EUA: prefeito de Chicago entra na Justiça contra greve

Rahm Emanuel afirma que a greve é ilegal porque ameaça a saúde e a segurança das crianças e dos adolescentes da cidade

AE, Agência Estado

17 de setembro de 2012 | 17h42

CHICAGO - O prefeito de Chicago, Rahm Emanuel, entrou na Justiça nesta segunda-feira para tentar acabar com a greve dos 26 mil professores das escolas públicas da cidade, que deixou mais de 350 mil estudantes sem aulas nos últimos sete dias. A greve é um constrangimento para a administração do presidente Barack Obama, em plena reta final da campanha eleitoral nos Estados unidos. Obama e Emanuel são colegas no Partido Democrata e o prefeito de Chicago foi chefe de gabinete de Obama antes de ser eleito prefeito da metrópole americana.

Emanuel pediu a um tribunal estadual que force os professores a voltarem às escolas. A porta-voz do prefeito, Sarah Hamilton, disse que advogados pediram que o tribunal obrigue o Sindicato dos Professores de Chicago a recomendarem aos seus associados que voltem imediatamente ao trabalho.

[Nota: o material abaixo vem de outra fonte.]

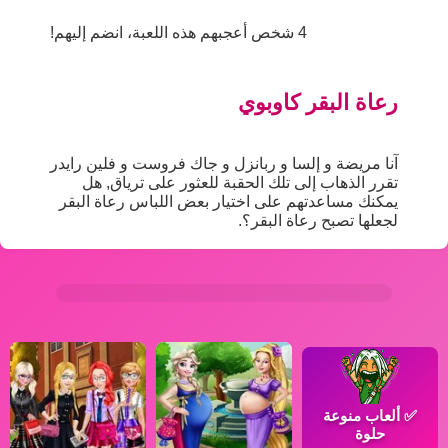
4 شخص أعجبهم هذه اللعبة، انضم إليهم!
رعاة البقر كاوبوي
آنا مريضة و إلسا و ربانزل و جاك فروست و فلين رايدر
تقرر الذهاب إلى تلك الحقبة للعثور على ترياق, هل
يمكنك مساعدتهم على اختيار بعض اللباس رعاة البقر
لجعلها تصبح رعاة البقر؟.
✅
ألعاب منوعة
حلوة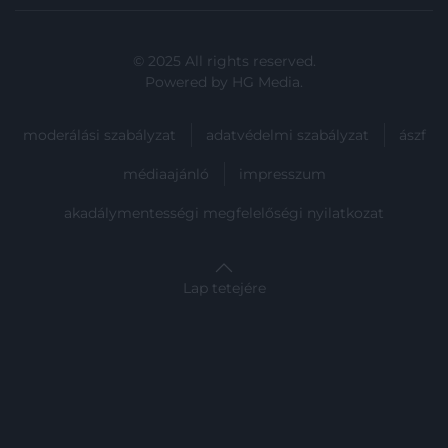
© 2025 All rights reserved.
Powered by
HG Media
.
moderálási szabályzat
adatvédelmi szabályzat
ászf
médiaajánló
impresszum
akadálymentességi megfelelőségi nyilatkozat
Lap tetejére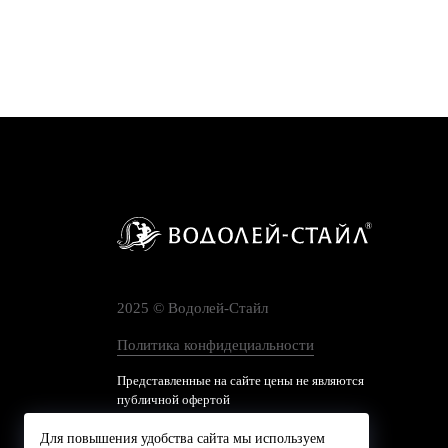
2025 © Водолей-Cтайл
Политика конфидециальности
Представленные на сайте цены не являются
публичной офертой
Для повышения удобства сайта мы используем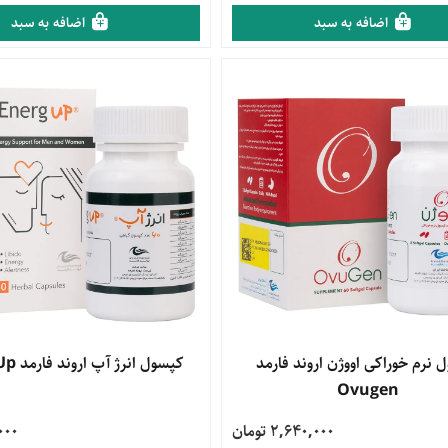
اضافه به سبد
اضافه به سبد
محصول
 نرم خوراکی اووژن اروند فارمد
مشاهده محصول
کپسول انرژ آپ اروند فارمد Energ Up
Ovugen
2,640,000 تومان
0,000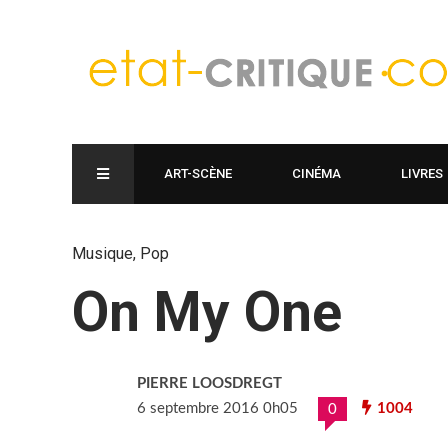
ART-SCÈNE
CINÉMA
LIVRES
Musique
,
Pop
On My One
PIERRE LOOSDREGT
6 septembre 2016 0h05
1004
0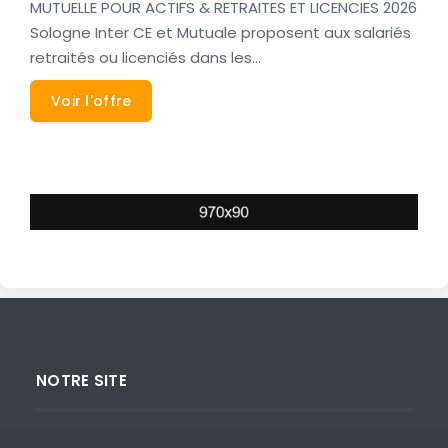
MUTUELLE POUR ACTIFS & RETRAITES ET LICENCIES 2026
Sologne Inter CE et Mutuale proposent aux salariés
retraités ou licenciés dans les…
Voir l'offre
NOTRE SITE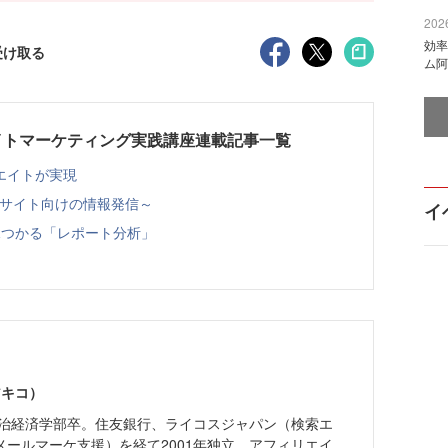
2026
効率
受け取る
ム阿
イトマーケティング実践講座連載記事一覧
エイトが実現
携サイト向けの情報発信～
イ
見つかる「レポート分析」
アキコ）
学政治経済学部卒。住友銀行、ライコスジャパン（検索エ
メールマーケ支援）を経て2001年独立。アフィリエイ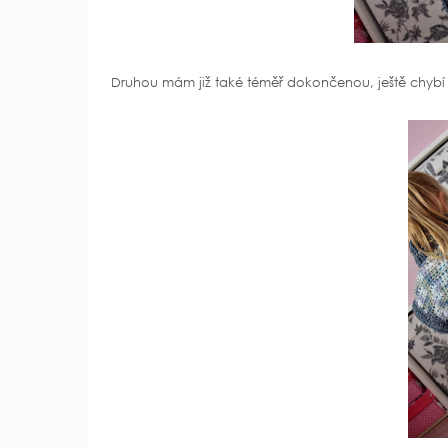
Druhou mám již také téměř dokončenou, ještě chybí kr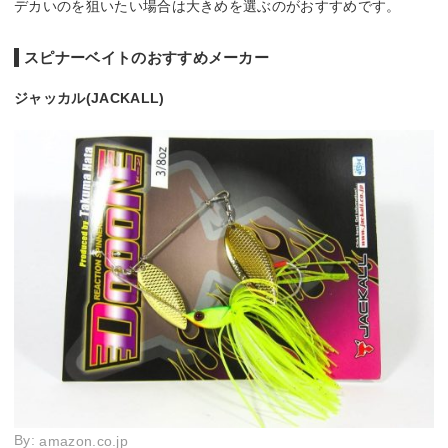
デカいのを狙いたい場合は大きめを選ぶのがおすすめです。
スピナーベイトのおすすめメーカー
ジャッカル(JACKALL)
By:
amazon.co.jp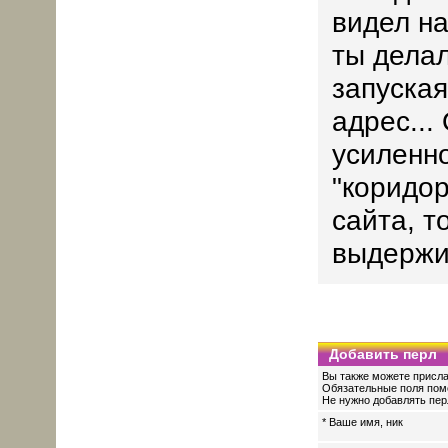
видел на
ты делал
запуская
адрес...
усиленно
"коридор
сайта, т
выдержив
Добавить перл
Вы также можете присла
Обязательные поля пом
Не нужно добавлять перл
* Ваше имя, ник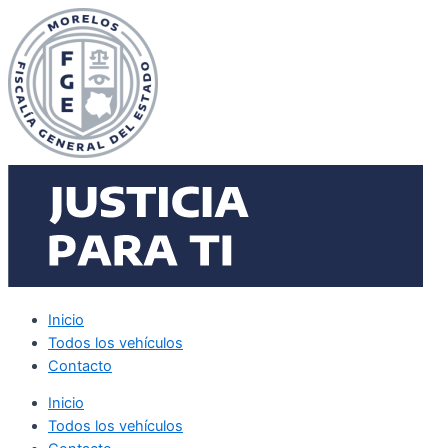
Ir
al
contenido
Inicio
Todos los vehículos
Contacto
Inicio
Todos los vehículos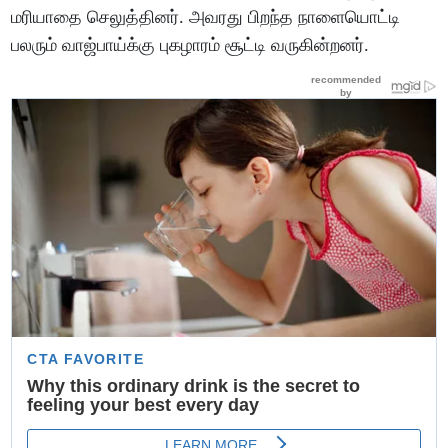
மரியாதை செலுத்தினர். அவரது பிறந்த நாளையொட்டி
பலரும் வாஜ்பாய்க்கு புகழாரம் சூட்டி வருகின்றனர்.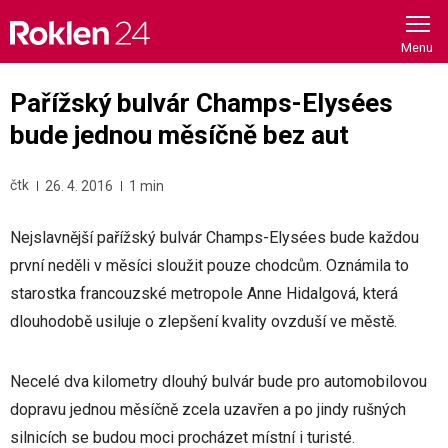
Skip
to
content
Pařížský bulvár Champs-Elysées
bude jednou měsíčně bez aut
čtk
26. 4. 2016
1 min
Nejslavnější pařížský bulvár Champs-Elysées bude každou
první neděli v měsíci sloužit pouze chodcům. Oznámila to
starostka francouzské metropole Anne Hidalgová, která
dlouhodobě usiluje o zlepšení kvality ovzduší ve městě.
Necelé dva kilometry dlouhý bulvár bude pro automobilovou
dopravu jednou měsíčně zcela uzavřen a po jindy rušných
silnicích se budou moci procházet místní i turisté.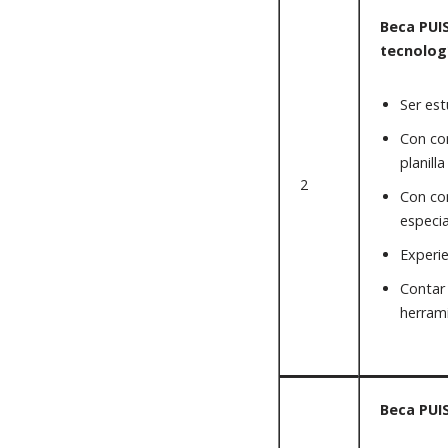
Beca PUIS
tecnologí
Ser est
Con co
planill
2
Con con
especia
Experie
Contar 
herrami
Beca PUIS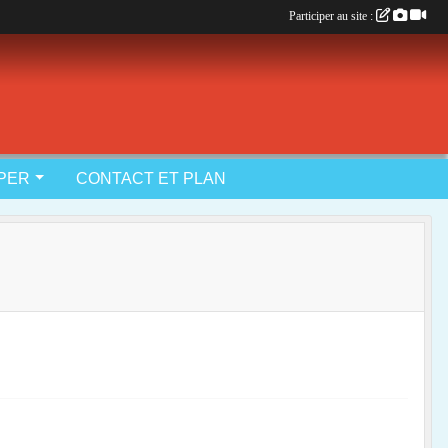
Participer au site :
IPER
CONTACT ET PLAN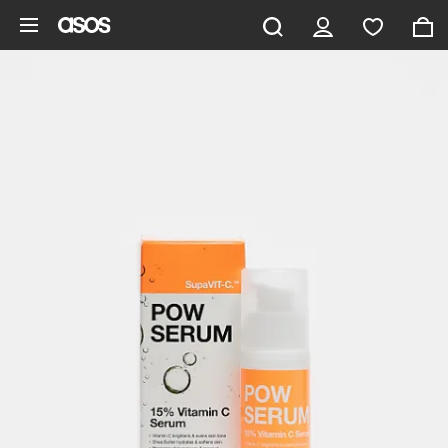
Vai al contenuto principale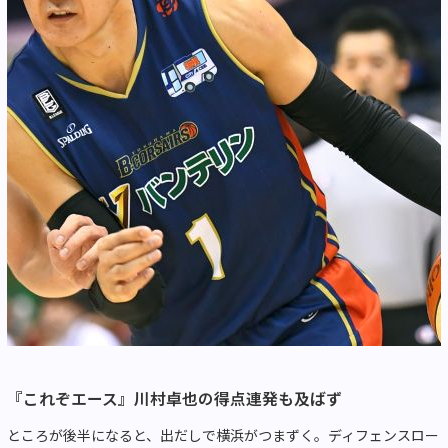
『これぞエース』川村卓也の得点連発も及ばず
ところが後半になると、出だしで横浜がつまずく。ディフェンスロー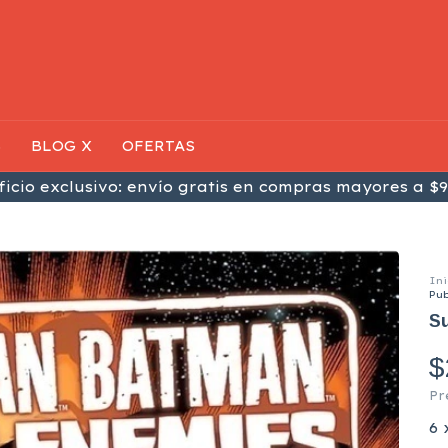
S
BLOG X
OFERTAS
icio exclusivo: envío gratis en compras mayores a $9
Ini
Pub
Su
$
Pr
6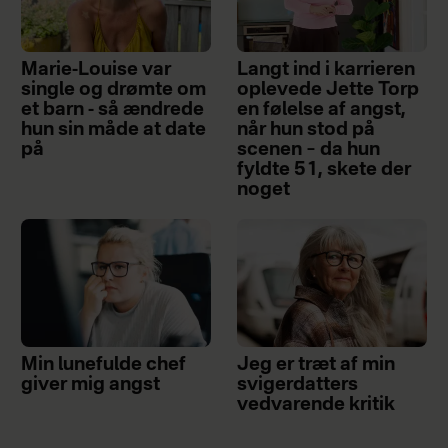
Marie-Louise var
Langt ind i karrieren
single og drømte om
oplevede Jette Torp
et barn - så ændrede
en følelse af angst,
hun sin måde at date
når hun stod på
på
scenen – da hun
fyldte 51, skete der
noget
Min lunefulde chef
Jeg er træt af min
giver mig angst
svigerdatters
vedvarende kritik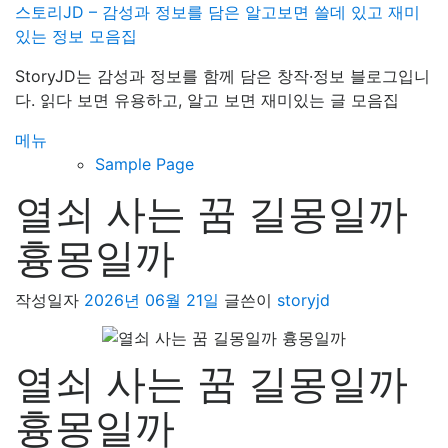
내
스토리JD – 감성과 정보를 담은 알고보면 쓸데 있고 재미
용
있는 정보 모음집
으
StoryJD는 감성과 정보를 함께 담은 창작·정보 블로그입니
로
다. 읽다 보면 유용하고, 알고 보면 재미있는 글 모음집
바
로
메뉴
가
Sample Page
기
열쇠 사는 꿈 길몽일까
흉몽일까
작성일자
2026년 06월 21일
글쓴이
storyjd
열쇠 사는 꿈 길몽일까
흉몽일까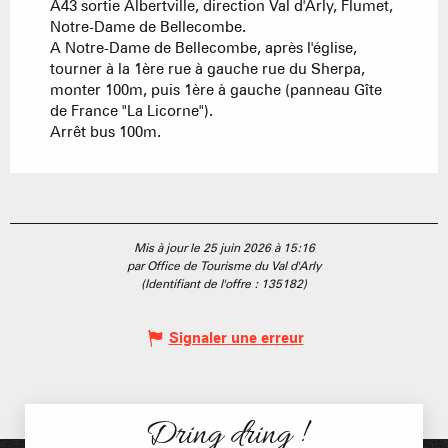
A43 sortie Albertville, direction Val d'Arly, Flumet,
Notre-Dame de Bellecombe.
A Notre-Dame de Bellecombe, après l'église,
tourner à la 1ère rue à gauche rue du Sherpa,
monter 100m, puis 1ère à gauche (panneau Gîte
de France "La Licorne").
Arrêt bus 100m.
Mis à jour le 25 juin 2026 à 15:16
par Office de Tourisme du Val d'Arly
(Identifiant de l'offre :
135182
)
Signaler une erreur
Dring dring !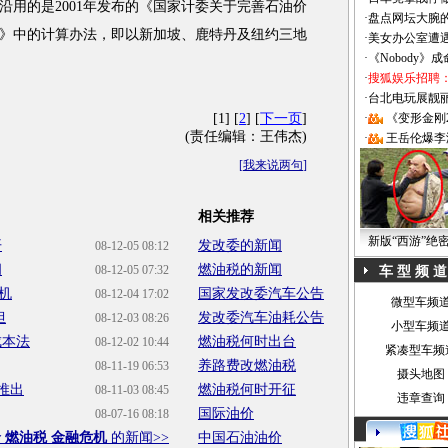
的是2001年发布的《国家计委关于完善石油价
·
盘点网坛大腕
》中的计算办法，即以新加坡、鹿特丹及纽约三地
·
美女办公室遭
·
《Nobody》
·
搜狐娱乐招聘
·
台北电玩展靓丽Sh
[1] [
2
] [
下一页
]
·
《变形金刚
(责任编辑：王伟杰)
·
王岳伦爆李
[
我来说两句
]
相关推荐
新版“西游”绝
开
发改委的新闻
08-12-05 08:12
间
燃油税的新闻
08-12-05 07:32
车 型 频 道
机
国家发改委汽车公告
08-12-04 17:02
微型车频
担
发改委汽车油耗公告
08-12-03 08:26
小型车频
成本法
燃油税何时出台
08-12-02 10:44
紧凑型车频
养路费改燃油税
08-11-19 06:53
摄头地图
推出
燃油税何时开征
08-11-03 08:45
违章查询
国际油价
08-07-16 08:18
 燃油税 金融危机
的新闻>>
中国石油油价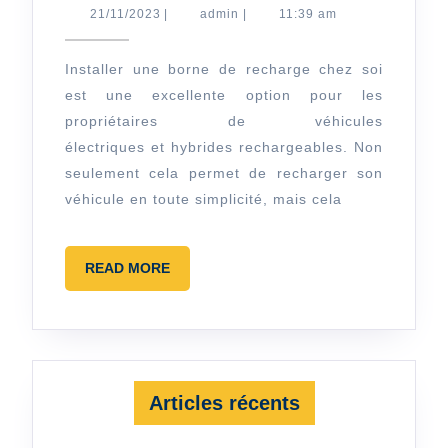
installer
21/11/2023
admin
21/11/2023
|
admin
|
11:39 am
une
borne
Installer une borne de recharge chez soi
est une excellente option pour les
de
propriétaires de véhicules
recharge
électriques et hybrides rechargeables. Non
chez
seulement cela permet de recharger son
soi
véhicule en toute simplicité, mais cela
:
étapes,
READ
READ MORE
choix
MORE
et
aides
financières
Articles récents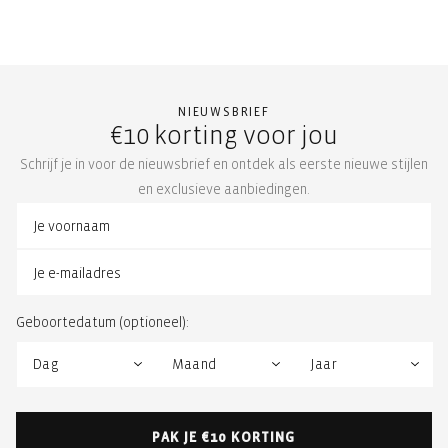
NIEUWSBRIEF
€10 korting voor jou
Schrijf je in voor de nieuwsbrief en ontdek als eerste nieuwe stijlen
en exclusieve aanbiedingen.
Geboortedatum (optioneel):
PAK JE €10 KORTING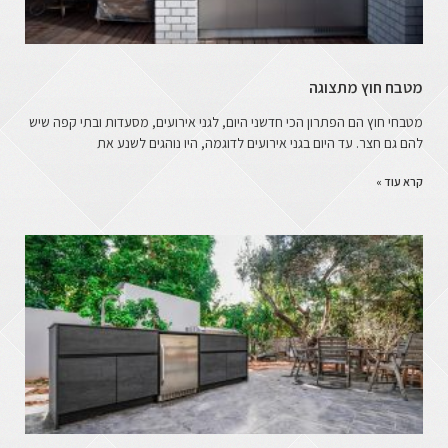
מטבח חוץ מתצוגה
מטבחי חוץ הם הפתרון הכי חדשני היום, לגני אירועים, מסעדות ובתי קפה שיש
להם גם חצר. עד היום בגני אירועים לדוגמה, היו נוהגים לשנע את
קרא עוד »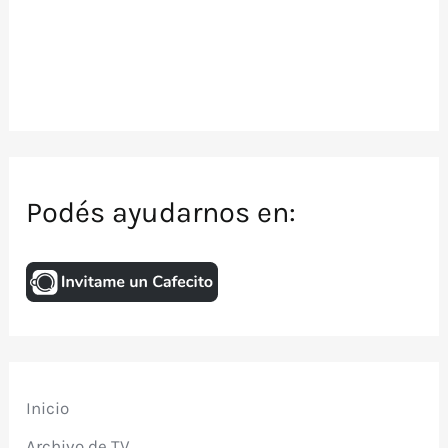
Podés ayudarnos en:
Inicio
Archivo de TV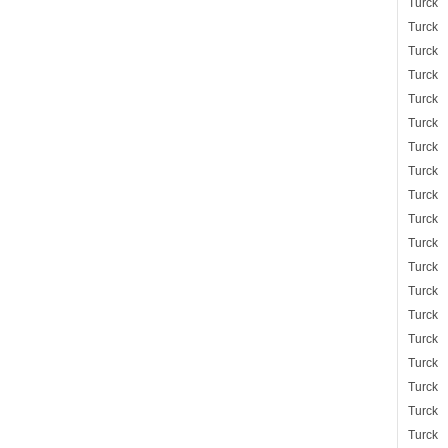
Turck
Turck
Turck
Turck
Turck
Turck
Turck
Turck
Turck
Turck
Turck
Turck
Turck
Turck
Turck
Turck
Turck
Turck
Turck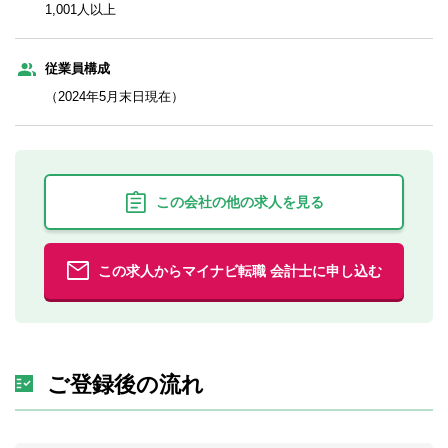
1,001人以上
従業員構成
（2024年5月末日現在）
この会社の他の求人を見る
この求人からマイナビ転職 会計士に申し込む
ご登録後の流れ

As duas partes estavam perto de um acordo no sábado, mas no domingo o Sindicato decidiu continuar em greve, ao dizer que precisava de mais tempo para revisar uma proposta complicada feita pela Prefeitura. Emanuel afirma que a greve é ilegal porque ameaça a saúde e a segurança das crianças e dos adolescentes de Chicago.

As informações são da Associated Press.